SUPPLIED INFORMATION.
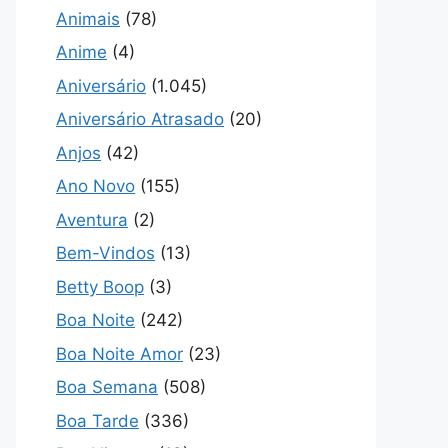
Animais
(78)
Anime
(4)
Aniversário
(1.045)
Aniversário Atrasado
(20)
Anjos
(42)
Ano Novo
(155)
Aventura
(2)
Bem-Vindos
(13)
Betty Boop
(3)
Boa Noite
(242)
Boa Noite Amor
(23)
Boa Semana
(508)
Boa Tarde
(336)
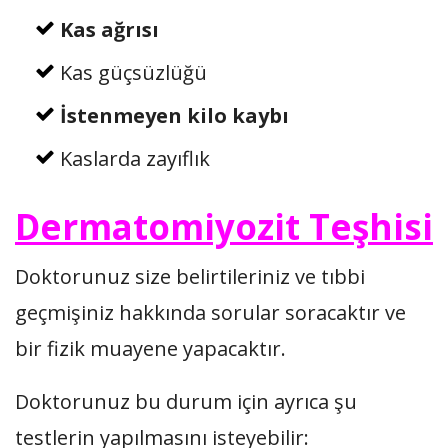
Kas ağrısı
Kas güçsüzlüğü
İstenmeyen kilo kaybı
Kaslarda zayıflık
Dermatomiyozit Teşhisi
Doktorunuz size belirtileriniz ve tıbbi
geçmişiniz hakkında sorular soracaktır ve
bir fizik muayene yapacaktır.
Doktorunuz bu durum için ayrıca şu
testlerin yapılmasını isteyebilir:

ACTIVITY. All that is needed is the number of lines in the material containing the string "Aniversário".

SOLUTION FOR THIS EXERCISE. 2